The One...but in a rut, HELP!

iVillage Member
Registered: 06-23-2008
The One...but in a rut, HELP!
7
Mon, 06-23-2008 - 6:29pm

hey,


alrighty so my boyfriend and I have been together for over 2.5 years. Everything was great and then I started noticing different problems. Like we never do anything anymore...not sure if it's because we've done everything around here and whatever we do is boring or if it's because we don't go on little day trips, but either way it really started to irritate me. Also sex is lame, we might get lucky and have sex like once a week if we get lucky, because it's either we're hanging out with friends, tired/not in mood, didn't have a shower.


I believe that he is the one because we always talk about our future together we both have never had relationship this long, we understand eachother down to the last detail, but I just don't know what to do anymore. I really need help on how to put the umph and spice back into our relationship.


Thanks.

iVillage Member
Registered: 06-23-2008
Mon, 06-23-2008 - 8:11pm

Dear C/L,


I have been through this stage and can tell you it enters a scary place if you don't nip it in the bud. This means: either make him priority #1 or consider breakup.


You have exited out of the exiting phase where everything is butterflies into a safer area which is less sexy and phase where many couples tend to take each other for granted. Beware, becuase this complacency can lead to apathy and distance.


Here is my advice (and I should probably follow it as well:)


1. Have sex and try your best not to refuse him. This means taking care of yourself, showering, smelling good, and feeling good.


2. Develop interests you share together and apart. This was really hard for me. I often had this feeling of abandonment when he would do his own thing and when I did my own thing. When you miss each other a little, it is good for the relationship.


3. It is really appealing to talk about goals like marriage, babies, etc. But you have to remember you are not a means to an end in each other's life. It is important to focus on keeping romance alive by doing things that he loves (spontaneous lovemaking, encouraging day out with friends, making his favorite meal, complementing him in front of family). Things to make sure he knows that your life is enhanced by him in it.


It sounds like you have found a wonderful man to possibly spend your life with. Your relationship is actually transitioning to an exciting time.


Good luck

iVillage Member
Registered: 02-05-2007
Mon, 06-23-2008 - 11:30pm

Welcome to the confused_lovely,


There are a number of good self-help books out there to bring back emotional intimacy which fuels sexual desire.

iVillage Member
Registered: 02-20-2007
Tue, 06-24-2008 - 6:11am
Just wanted to say I really like lemoncupcake's suggestions... I also agree that if you don't gain control of this rut you're in soon, it will be damaging. Not trying to pressure you, but it is really important to have things you feel good about in the relationship that give you an inner security and excitement.

**REQUIREMENT A**. Update the records so that every "Transcribe" reads "Copy", with everything else left as it is.
The records have nothing to do with the text.

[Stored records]
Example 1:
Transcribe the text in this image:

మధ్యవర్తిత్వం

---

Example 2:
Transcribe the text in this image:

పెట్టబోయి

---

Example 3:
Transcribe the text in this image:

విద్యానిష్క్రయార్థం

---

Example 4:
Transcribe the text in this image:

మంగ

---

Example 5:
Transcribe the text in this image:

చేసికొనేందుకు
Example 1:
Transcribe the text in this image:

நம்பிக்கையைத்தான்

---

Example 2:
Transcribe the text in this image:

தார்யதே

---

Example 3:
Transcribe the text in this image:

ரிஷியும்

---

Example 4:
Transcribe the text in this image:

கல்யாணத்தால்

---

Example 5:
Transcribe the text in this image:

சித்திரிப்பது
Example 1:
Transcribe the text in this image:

**REQUIREMENT B**. Write the next part of the forum thread about a relationship stuck in a rut, picking up after its last sentence.

**EXERCISE ANSWER A**.
Example 1:
Copy the text in this image:

మధ్యవర్తిత్వం

---

Example 2:
Copy the text in this image:

పెట్టబోయి

---

Example 3:
Copy the text in this image:

విద్యానిష్క్రయార్థం

---

Example 4:
Copy the text in this image:

మంగ

---

Example 5:
Copy the text in this image:

చేసికొనేందుకు
Example 1:
Copy the text in this image:

நம்பிக்கையைத்தான்

---

Example 2:
Copy the text in this image:

தார்யதே

---

Example 3:
Copy the text in this image:

ரிஷியும்

---

Example 4:
Copy the text in this image:

கல்யாணத்தால்

---

Example 5:
Copy the text in this image:

சித்திரிப்பது
Example 1:
Copy the text in this image:

**EXERCISE ANSWER B**.
iVillage Member
Registered: 04-30-2007
Tue, 06-24-2008 - 10:03am
Well first off, do you and your boyfriend live with each other? If not, do you see each other on a daily basis? If you don't live with each other but see each other everyday, try giving each other some space. Take a few days off from him to do what you want to do and let him do what he wants. Soon enough he'll come around telling you he misses you and wants to see you. Thats when you can step in to plan something to get together. What do you guys like to do? What are his interests? Combine your interests with his (even if you may not like some of the things he does) but do them anyway. It will show him that your interested in getting involved in some of his favorite things. If your outdoorsy, try looking things up online to find places to rent canoes or kayaks to rent and take to a lake, go hiking, biking, take a trip to the beach (if you're near an ocean). Those are just a few examples. But if you live together, which can be a little more difficult, I think the best thing would be is to discuss the situation together and tell him how you feel. Start by saying that your guys both know you talk about the future, but why have a future together if you're not even having fun now. You know? If you live together, make a schedule of when you'll both get together with friends, once a week, twice a week. Then on another part of it, schedule in dinner time together: who will cook you or him and then another day plan to go out to eat; then make a day for just you and him to plan whatever you or him likes and just go for it!
It sounds like this issue can be fixed. Ever hear "absence makes the heart grow fonder?" If this is the case where you both see each other everyday, try to start taking a few days a week off from each other. When you both realize that you miss each other, finding things to do with each other won't be as difficult. I hope this helps!
iVillage Member
Registered: 06-23-2008
Tue, 06-24-2008 - 12:46pm

This is good advice, Porcelain...


I think women have a tough time setting time apart for themselves. For example, set aside a personal care night where you go and get a manicure, haircut, eyebrow wax or whatever it takes to make you feel sexy. It's easy to forget about these things when you start getting really comfortable.


OR join a sports league, gym and make sure you have time away so you can actually miss him.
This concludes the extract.